Les Commérages
Contes de Grimm
Dans une jolie petite maison, nichée au bord d'une forêt verdoyante, vivait un homme et sa femme. Ils désiraient plus que tout au monde avoir un enfant. Un jour d'hiver, alors que la neige recouvrait tout d'un blanc manteau, la femme épluchait une pomme sous un grand genévrier. En faisant cela, elle se coupa le doigt, et trois gouttes de sang tombèrent sur la neige. "Ah," soupira-t-elle, "si seulement j'avais un enfant aussi rouge que le sang et aussi blanc que la neige !"
Quelques mois plus tard, son vœu fut exaucé ! Un adorable petit garçon naquit, avec des joues rouges comme des cerises et une peau blanche comme du lait. La maman était si heureuse. Mais, hélas, peu de temps après, elle tomba malade et sentit qu'elle allait bientôt quitter ce monde. Elle demanda à son mari de l'enterrer sous le genévrier qu'elle aimait tant.

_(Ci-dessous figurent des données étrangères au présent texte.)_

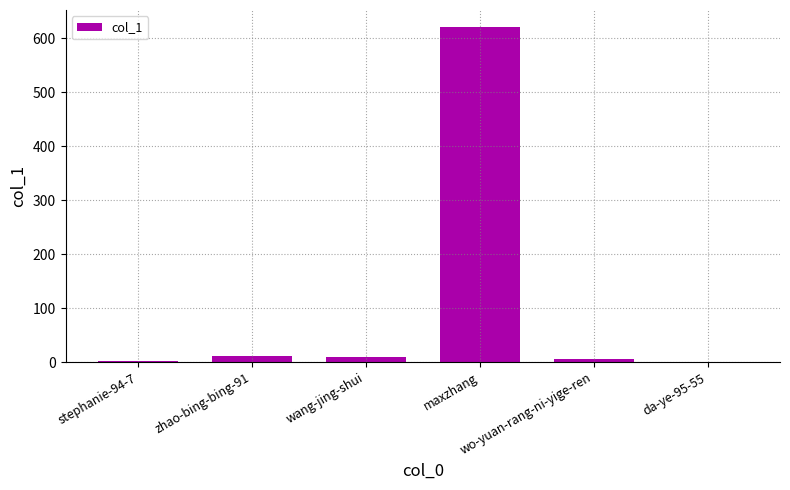

What is the sum of all values?

648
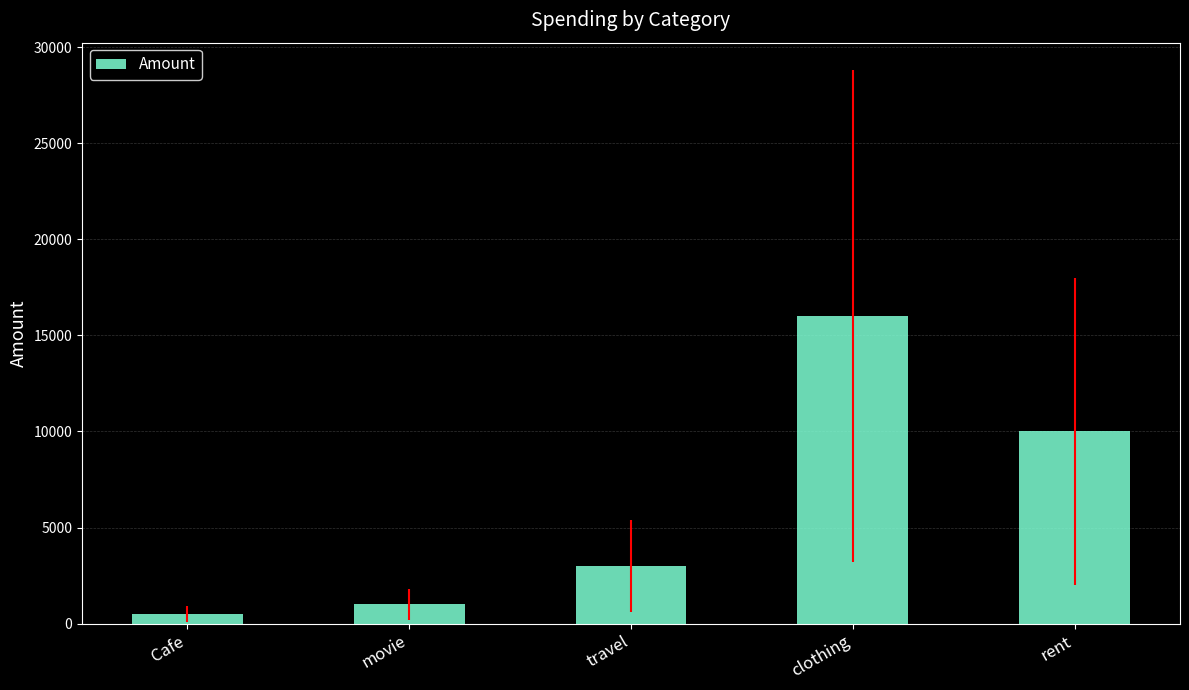

Between movie and travel, which is larger?

travel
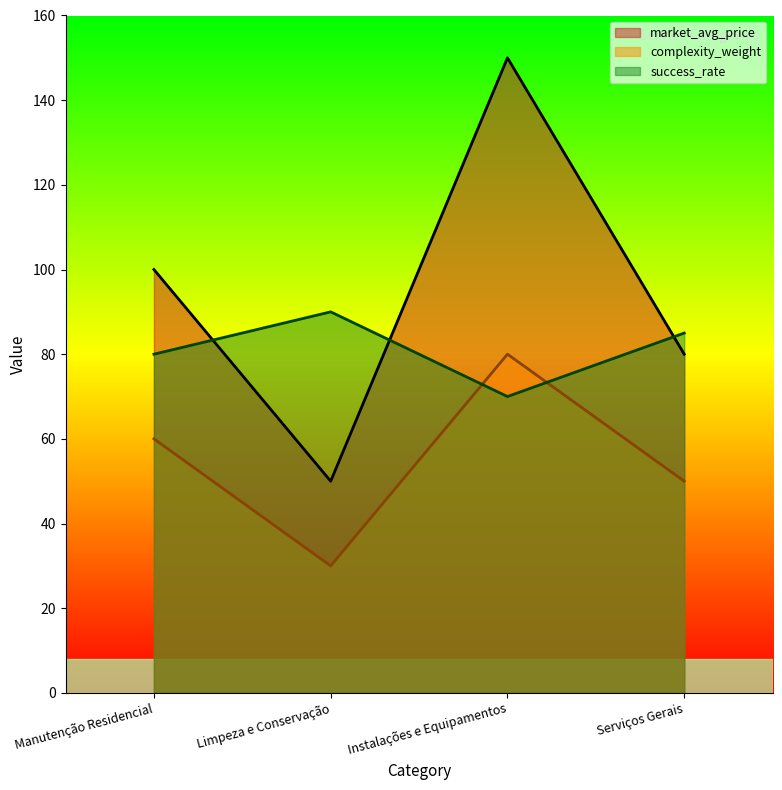

Which series has the largest total across all categories?

market_avg_price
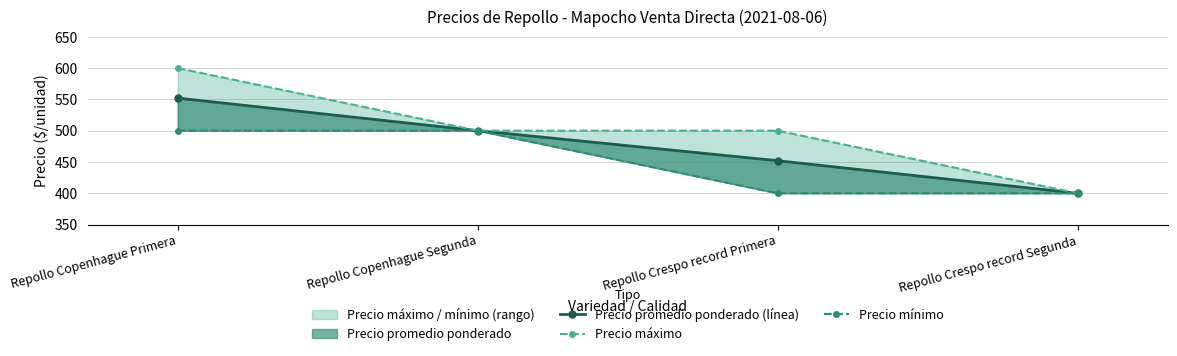

At how many categories does at least one series exceed 494?

3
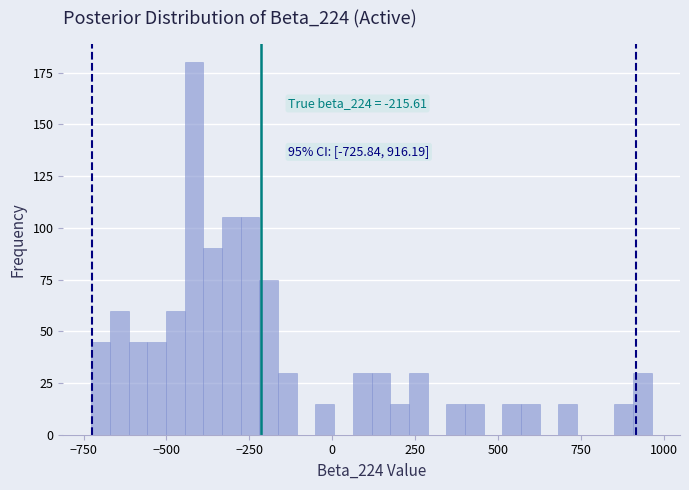

Around what value on the x-axis is the tallest bar? Give the approximate position of its centre, as read against the axis.

-400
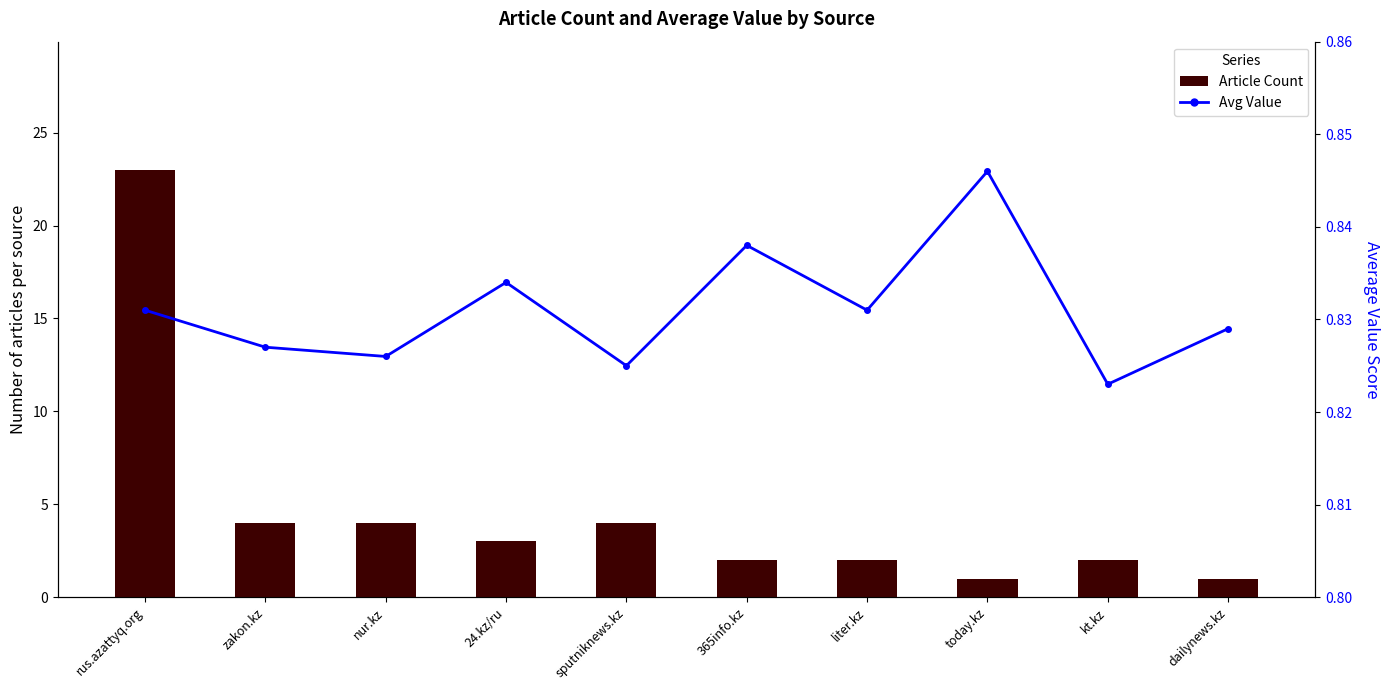

Reading right to left, list all the values displayed in this chart.

Article Count: dailynews.kz=1.0	kt.kz=2.0	today.kz=1.0	liter.kz=2.0	365info.kz=2.0	sputniknews.kz=4.0	24.kz/ru=3.0	nur.kz=4.0	zakon.kz=4.0	rus.azattyq.org=23.0
Avg Value: dailynews.kz=0.8	kt.kz=0.8	today.kz=0.8	liter.kz=0.8	365info.kz=0.8	sputniknews.kz=0.8	24.kz/ru=0.8	nur.kz=0.8	zakon.kz=0.8	rus.azattyq.org=0.8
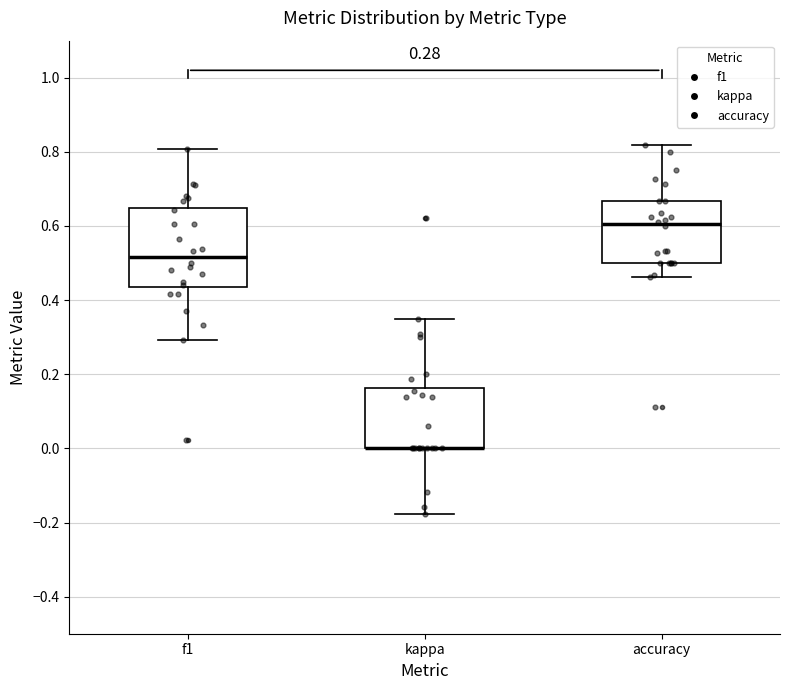

Comparing the boxes themselves (not the whiskers), which one is the tallest?

f1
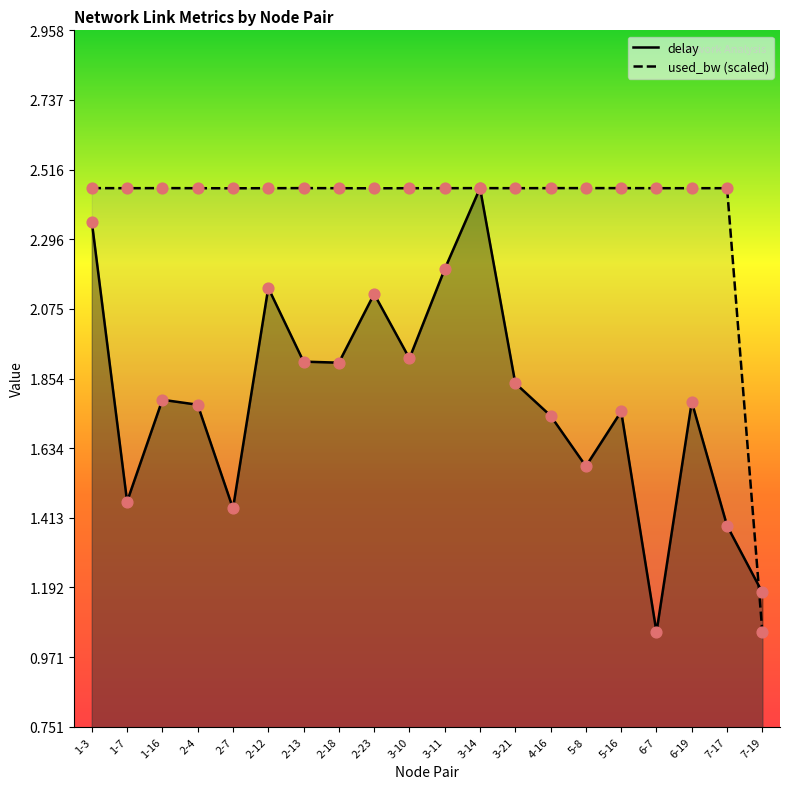

Is the value of used_bw (scaled) at 4-16 greater than the value of delay at 1-3?

Yes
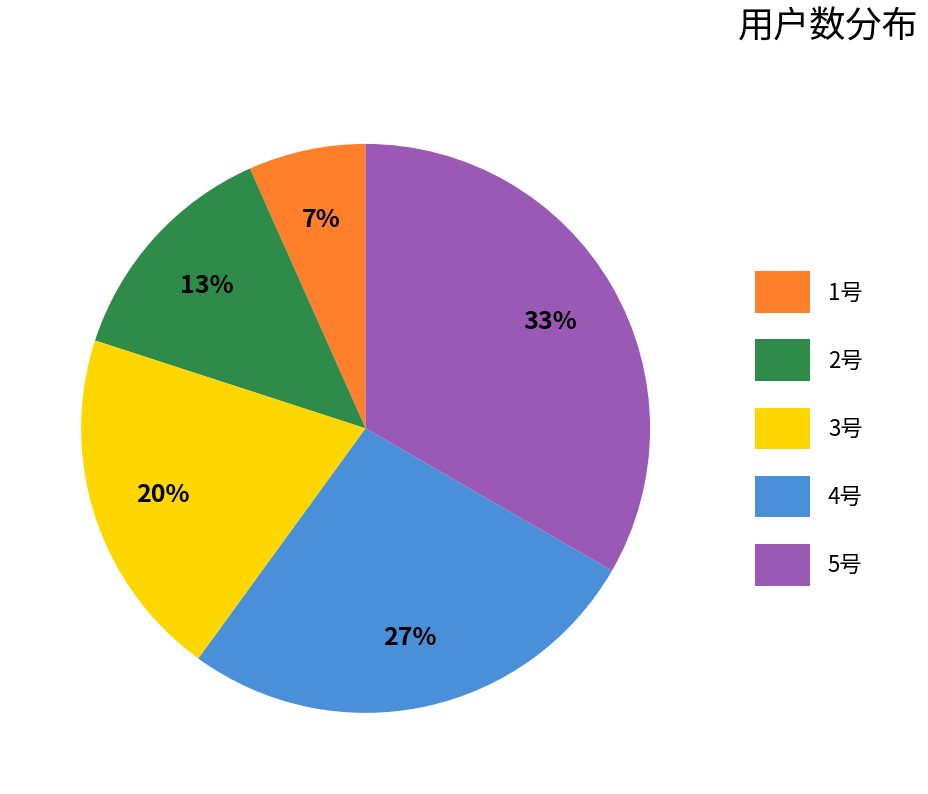

Count the number of slices in the pie.

5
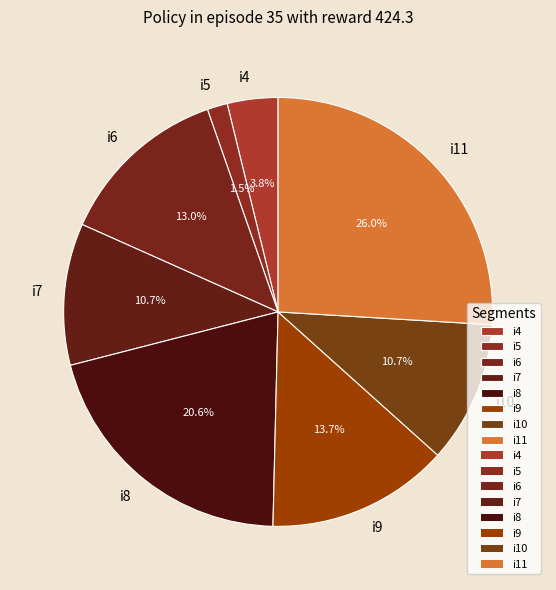

Between i8 and i5, which is larger?

i8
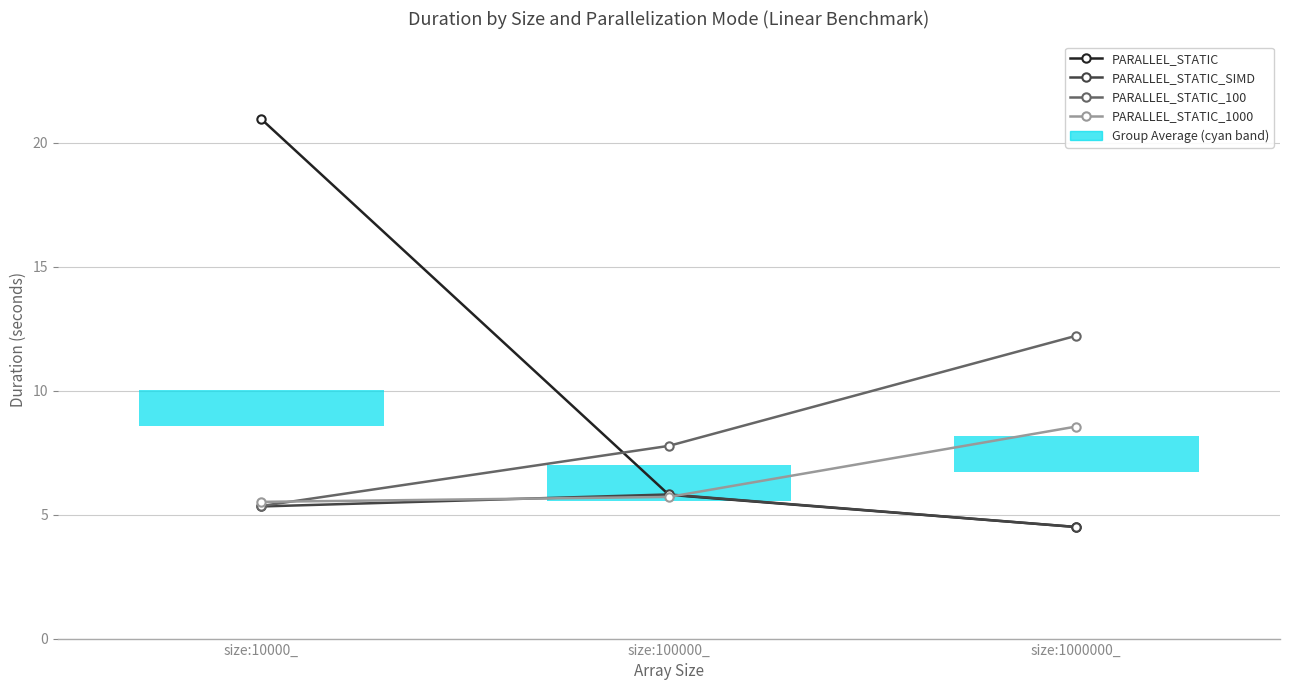

Reading left to right, list all the values displayed in this chart.

PARALLEL_STATIC: size:10000_=20.9	size:100000_=5.8	size:1000000_=4.5
PARALLEL_STATIC_SIMD: size:10000_=5.3	size:100000_=5.8	size:1000000_=4.5
PARALLEL_STATIC_100: size:10000_=5.3	size:100000_=7.8	size:1000000_=12.2
PARALLEL_STATIC_1000: size:10000_=5.5	size:100000_=5.7	size:1000000_=8.6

Le temps passa, et le papa se remaria avec une femme qui avait déjà une fille, prénommée Marlène. La nouvelle belle-mère aimait beaucoup sa propre fille, mais elle n'était pas du tout gentille avec le petit garçon. Elle le bousculait et lui donnait toujours les plus mauvaises choses.
Un après-midi, la méchante belle-mère appela le petit garçon. "Va chercher une pomme dans le grand coffre," lui dit-elle d'une voix faussement douce. Le petit garçon, obéissant, se pencha dans le coffre pour choisir la plus belle pomme. Au moment où il était bien penché, ZLAC ! La belle-mère referma violemment le lourd couvercle. C'était une chose terrible !
Pour cacher son horrible action, elle prépara un ragoût et le servit à son mari, lui disant que le petit garçon était parti en visite chez des parents éloignés. La petite Marlène, qui aimait beaucoup son demi-frère, ne comprenait pas pourquoi il était parti si soudainement. En mangeant le ragoût, elle se sentit très triste et, sans savoir pourquoi, elle ramassa tous les petits os qu'elle trouva et les mit dans son mouchoir.
Le cœur lourd, Marlène alla sous le genévrier et enterra les petits os au pied de l'arbre. À peine eut-elle fini qu'une douce brume s'éleva de la terre, et de cette brume, un oiseau magnifique s'envola. Ses plumes brillaient de mille couleurs, et il se mit à chanter une mélodie à la fois triste et belle.
L'oiseau s'envola d'abord chez un orfèvre et chanta :
"Ma mère, elle m'a tué,
Mon père, il m'a mangé,
Ma sœur, la petite Marlène,
A mis tous mes os, bien cachés,
Sous le genévrier.
Kiwitt, kiwitt, quel bel oiseau je suis !"
L'orfèvre, ému par ce chant, lui donna une magnifique chaîne en or.
Puis, l'oiseau vola chez un cordonnier et chanta la même chanson. Le cordonnier, touché, lui offrit une paire de souliers rouges tout neufs.
Enfin, l'oiseau se rendit chez un meunier et répéta son chant. Le meunier, impressionné, lui donna une lourde meule de moulin.
Avec ses trésors, l'oiseau retourna à la maison. Il se percha sur le toit et se mit à chanter. Le papa entendit le chant et sortit. L'oiseau laissa tomber la chaîne en or à ses pieds. Le papa fut ravi de ce beau cadeau.
Ensuite, Marlène sortit en entendant le chant. L'oiseau laissa tomber les souliers rouges pour elle. Marlène les chaussa et se mit à danser de joie.
La méchante belle-mère, en entendant tout ce remue-ménage, sortit en trombe, furieuse. L'oiseau chanta une dernière fois sa chanson, puis laissa tomber la lourde meule de moulin... directement sur la tête de la méchante femme ! Et voilà, elle disparut pour de bon.
Au moment même où la meule tomba, une fumée s'éleva du genévrier, et le petit garçon réapparut, souriant et bien vivant, comme par magie !
Le papa, Marlène et le petit garçon furent fous de joie. Ils rentrèrent tous les trois dans la maison et vécurent heureux ensemble pour de très nombreuses années.